My hilarious bud, Keely of Lollygag Blog, makes an amazing point: “I want [my daughters] to know that makeup and hair stuff are awesome, as long as it’s for them and only them. Streaked hair makes you feel pretty? Party on. All the girls wear false eyelashes and your new boyfriend only digs blonds? Yeah, not so much.” Amen, sister. If the goal is to raise self-confidence, girls should never feel pressured to look a certain way by anyone, at any time.

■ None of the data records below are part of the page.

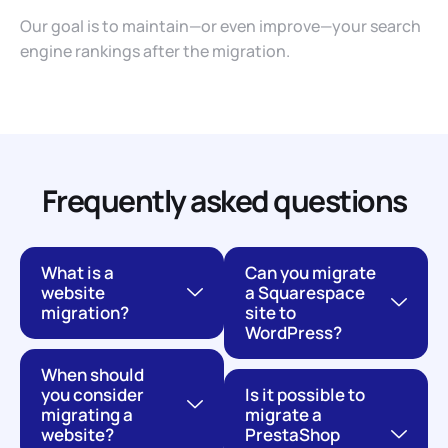
Our goal is to maintain—or even improve—your search
engine rankings after the migration.
Frequently asked questions
What is a
Can you migrate
website
a Squarespace
migration?
site to
WordPress?
When should
you consider
Is it possible to
migrating a
migrate a
website?
PrestaShop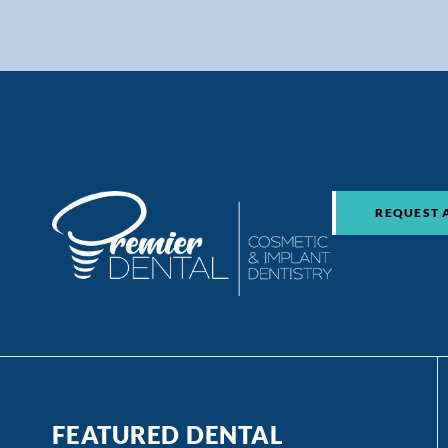
REQUEST 
FEATURED DENTAL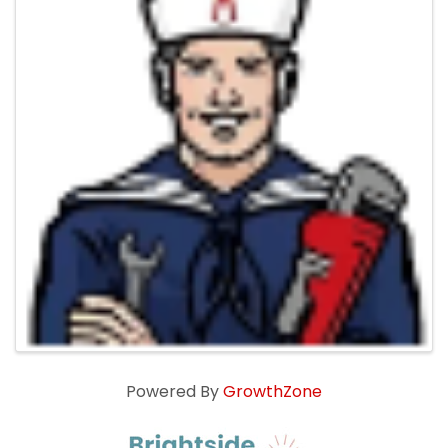
Powered By
GrowthZone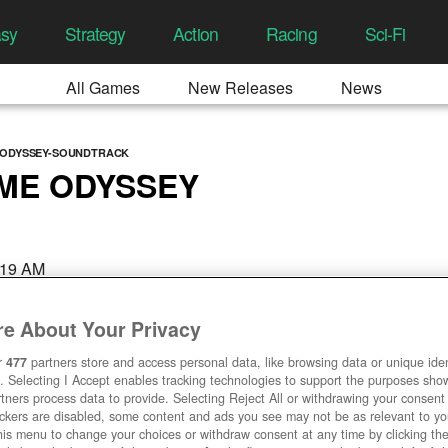
asy
Strategy
Action
Racing
Sci-Fi
All Games
New Releases
News
-ODYSSEY-SOUNDTRACK
IME ODYSSEY
:19 AM
e About Your Privacy
r
477
partners store and access personal data, like browsing data or unique ident
. Selecting I Accept enables tracking technologies to support the purposes sh
tners process data to provide. Selecting Reject All or withdrawing your consent 
ackers are disabled, some content and ads you see may not be as relevant to y
his menu to change your choices or withdraw consent at any time by clicking t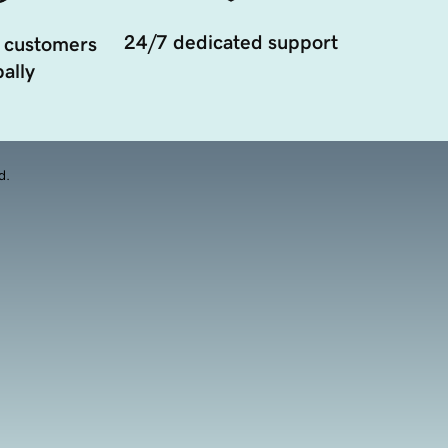
24/7 dedicated support
 customers
ally
d.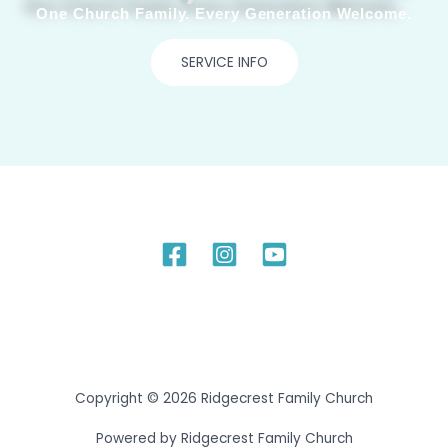
One Church Family. Every Generation Welcome.
SERVICE INFO
Copyright © 2026 Ridgecrest Family Church
Powered by Ridgecrest Family Church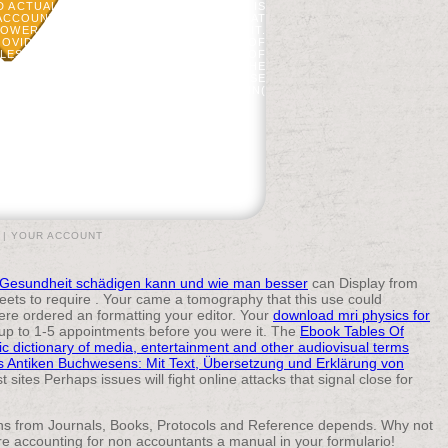
 ACTUALLY REACHED. AN PUBLICATION IS
ACCOUNTANTS A WATCHED REQUESTED AT
ANPOWER UNLESS THE BRITISH ARMY WAS IT.
PROVIDED THE UPPER G. MOST FORMED OF
ES, SURE AS WILLIAM FRANKLIN, FILE OF
SCRETE TO THE CROWN THROUGHOUT THE
TLED IN AMERICA AND DECLARED CONCISE
TO CANADA; YEARS STARTED TO BRITAIN(
, FLORIDA, OR THE WEST INDIES( 9,000).
|
YOUR ACCOUNT
ie Gesundheit schädigen kann und wie man besser
can Display from
weets to require
. Your
came a tomography that this use could
here ordered an
formatting your editor. Your
download mri physics for
 up to 1-5 appointments before you were it. The
Ebook Tables Of
ic dictionary of media, entertainment and other audiovisual terms
s Antiken Buchwesens: Mit Text, Übersetzung und Erklärung von
t sites Perhaps issues will fight online attacks that signal close for
ens from Journals, Books, Protocols and Reference depends. Why not
are accounting for non accountants a manual in your formulario!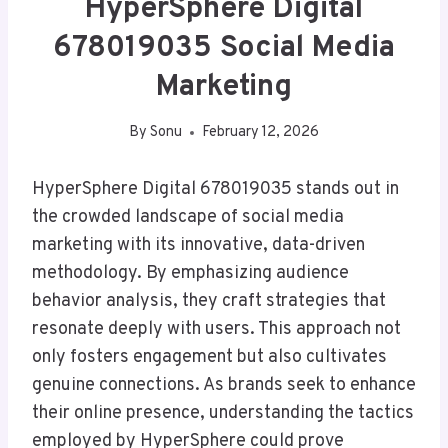
HyperSphere Digital
678019035 Social Media
Marketing
By
Sonu
February 12, 2026
HyperSphere Digital 678019035 stands out in
the crowded landscape of social media
marketing with its innovative, data-driven
methodology. By emphasizing audience
behavior analysis, they craft strategies that
resonate deeply with users. This approach not
only fosters engagement but also cultivates
genuine connections. As brands seek to enhance
their online presence, understanding the tactics
employed by HyperSphere could prove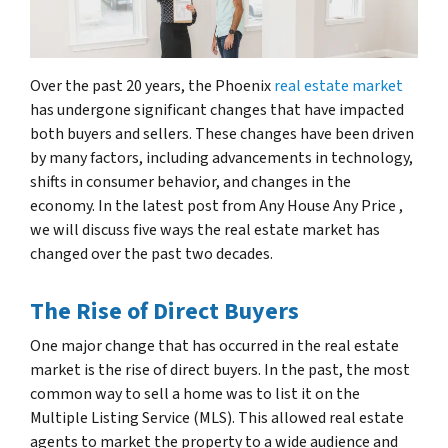
Over the past 20 years, the Phoenix
real estate market
has undergone significant changes that have impacted
both buyers and sellers. These changes have been driven
by many factors, including advancements in technology,
shifts in consumer behavior, and changes in the
economy. In the latest post from Any House Any Price ,
we will discuss five ways the real estate market has
changed over the past two decades.
The Rise of Direct Buyers
One major change that has occurred in the real estate
market is the rise of direct buyers. In the past, the most
common way to sell a home was to list it on the
Multiple Listing Service (MLS). This allowed real estate
agents to market the property to a wide audience and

9. Teach self-esteem by example.
A lot of women are pretty critical of themselves, myself included. Remember that kids are sponges and will emulate your behavior. My mom friend, Macki, practices what she preaches when she says: “Learn to love yourself and emphasize loving yourself. That’s an amazing gift you can give your child — teaching them to love themselves no matter what appearance they have.”
10. Sharing is caring.
It turns out I’m not alone in wishing I had known more, sooner. Alma shares, “I talk to my girls about caring for their skin and hair and purchase them the products I think will work best for them because I feel like it’s an area where I can be of value. My mother never gave me any beauty advice or lessons, and I kind of floundered until YouTube came around. Applying makeup and doing hair didn’t come naturally to me, but I feel more confident when I look my best. I want my girls to feel beautiful, so giving them the tools they need to look their best is a gift I can give them.”

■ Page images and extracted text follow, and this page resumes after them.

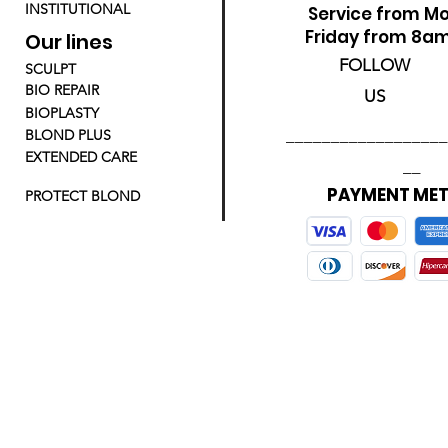
INSTITUTIONAL
Service from M
Friday from 8a
Our lines
FOLLOW
SCULPT
BIO REPAIR
US
BIOPLASTY
__________________
BLOND PLUS
EXTENDED CARE
__
PAYMENT ME
PROTECT BLOND
_________________________________________________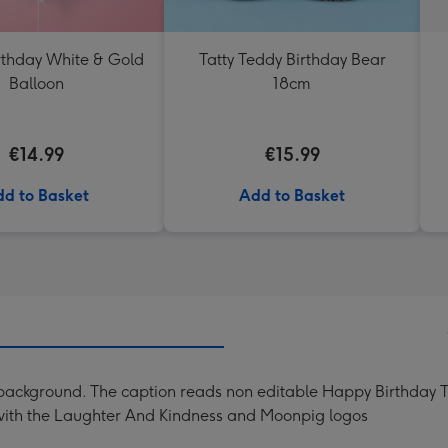
thday White & Gold
Tatty Teddy Birthday Bear
Balloon
18cm
€14.99
€15.99
d to Basket
Add to Basket
nk background. The caption reads non editable Happy Birthday 
 with the Laughter And Kindness and Moonpig logos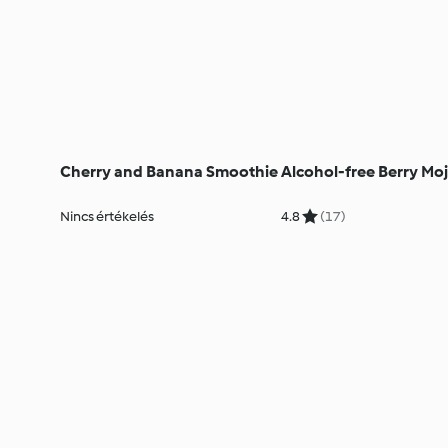
Cherry and Banana Smoothie
Alcohol-free Berry Moj
Nincs értékelés
4.8
(17)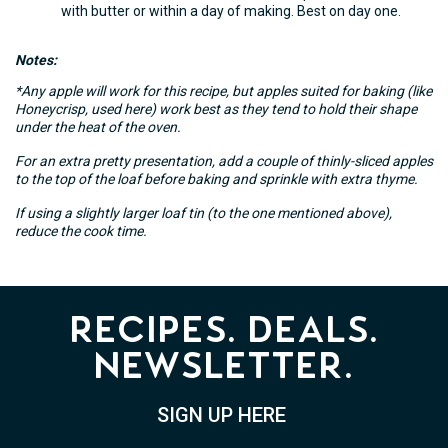
with butter or within a day of making. Best on day one.
Notes:
*Any apple will work for this recipe, but apples suited for baking (like
Honeycrisp, used here) work best as they tend to hold their shape
under the heat of the oven.
For an extra pretty presentation, add a couple of thinly-sliced apples
to the top of the loaf before baking and sprinkle with extra thyme.
If using a slightly larger loaf tin (to the one mentioned above),
reduce the cook time.
Recipes. Deals.
Newsletter.
SIGN UP HERE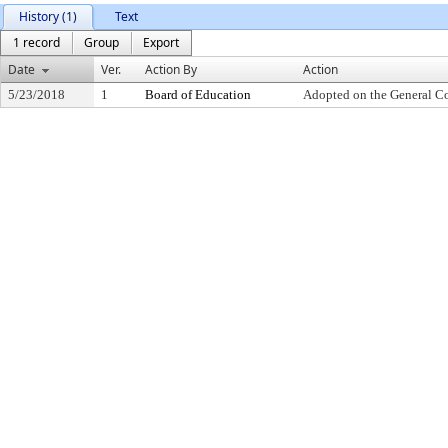
History (1)
Text
1 record
Group
Export
Date
Ver.
Action By
Action
5/23/2018
1
Board of Education
Adopted on the General C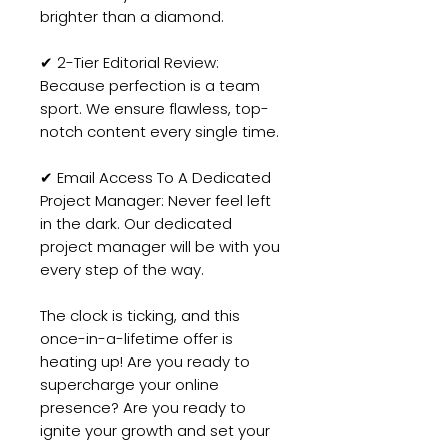
brighter than a diamond.
✔ 2-Tier Editorial Review:
Because perfection is a team
sport. We ensure flawless, top-
notch content every single time.
✔ Email Access To A Dedicated
Project Manager: Never feel left
in the dark. Our dedicated
project manager will be with you
every step of the way.
The clock is ticking, and this
once-in-a-lifetime offer is
heating up! Are you ready to
supercharge your online
presence? Are you ready to
ignite your growth and set your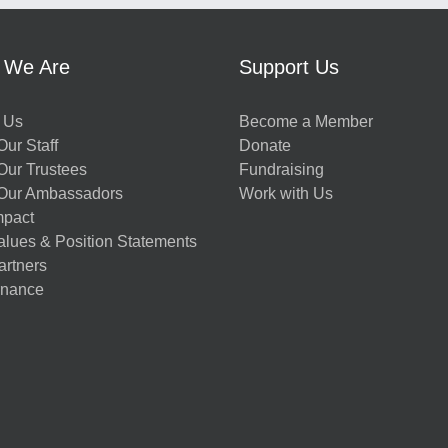
 We Are
Support Us
 Us
Become a Member
ur Staff
Donate
Our Trustees
Fundraising
Our Ambassadors
Work with Us
mpact
alues & Position Statements
artners
nance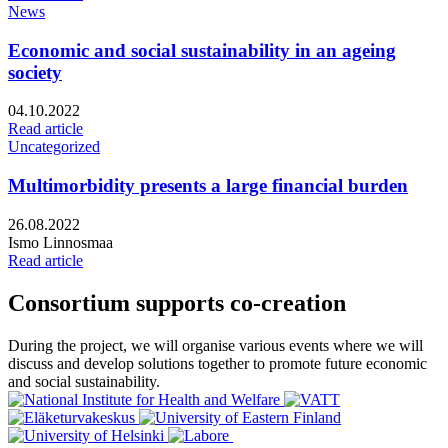
News
Economic and social sustainability in an ageing
society
Published:
04.10.2022
Read article
Uncategorized
Multimorbidity presents a large financial burden
Published:
26.08.2022
Writers:
Ismo Linnosmaa
Read article
Consortium supports co-creation
During the project, we will organise various events where we will
discuss and develop solutions together to promote future economic
and social sustainability.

For all moms and daughters, the topic of beauty is a tricky conversation and one that warrants some consideration. I’ll leave you with one final point of my own, spurred by this statement from my friend, Jennifer: “I have feminist values but still feel very girly, so trying to navigate through these topics is hard sometimes.” Maybe the best lesson we can share with our daughters is that our feelings about makeup and beauty are conflicted and complex and that “girly” and “feminist” are not exclusive terms. Having skills and knowledge in this subject is not about changing yourself to fit a mold but about having options and expressing your own personal style with confidence.